Lectures are Good for You

In Cambridge most of the lectures are very good, others are a little boring, a very few are not good at all. However, the vast majority are very good.

The point about lectures is that they save you massive amounts of time; they represent an extremely efficient use of the time you have available for learning. In a period of around fifty minutes you will be presented with an amount of information and analysis that would have taken you (and did take the lecturer) many hours, weeks, or years to accumulate and organise.

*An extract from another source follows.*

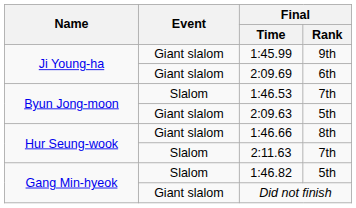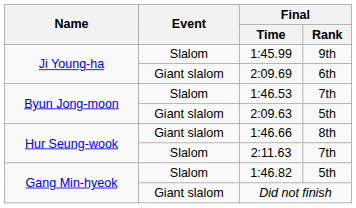1:45.99 | Event: Giant slalom -> Slalom
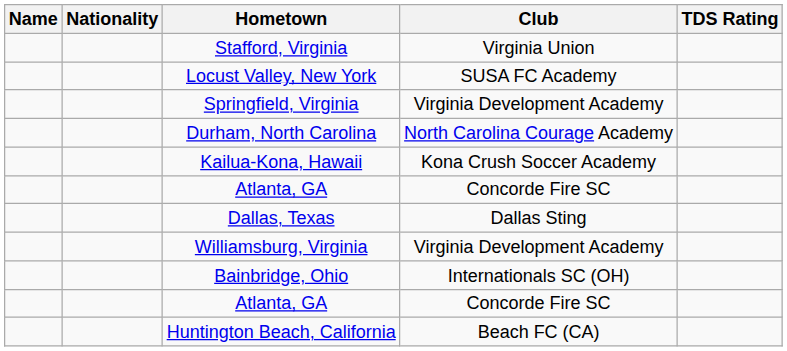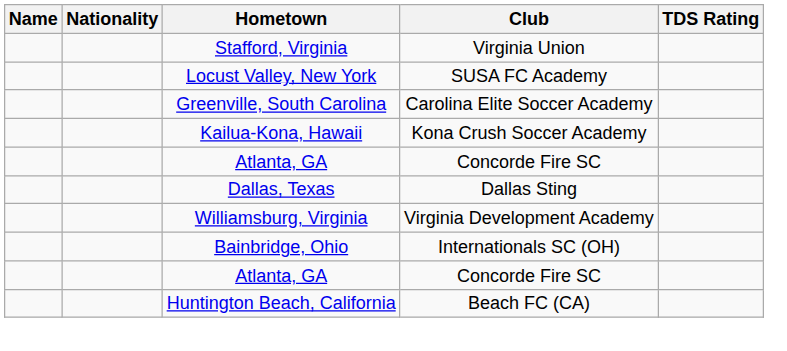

Going to lectures is also (quite seriously) a good way to avoid depression. Before and after lectures are among the best times to socialise with fellow-students taking some of the same papers as you. This social contact with fellow-students who are in the same boat as you is very rewarding; you can consult, commiserate, encourage, and counsel one another on the academic and personal challenges you are facing. Also, staying in bed or being inactive all morning (or all day) is one of the best ways to bring on bouts of depression. For the sake of your mental health, as well as for the sake of efficient academic development, attending your lectures is an excellent idea.

Taking notes in lectures

Efficient note-taking is an important skill to develop both when doing reading for an essay and when attending lectures. You will need to develop your own preferred method, finding a way to write down enough so that you remember the points that the lecturer was making and any important examples, names or dates she mentioned (often a hand-out distributed by the lecturer can serve this purpose to a large extent), but not so much that you don't have time really to take in and attend to the lecturer's arguments.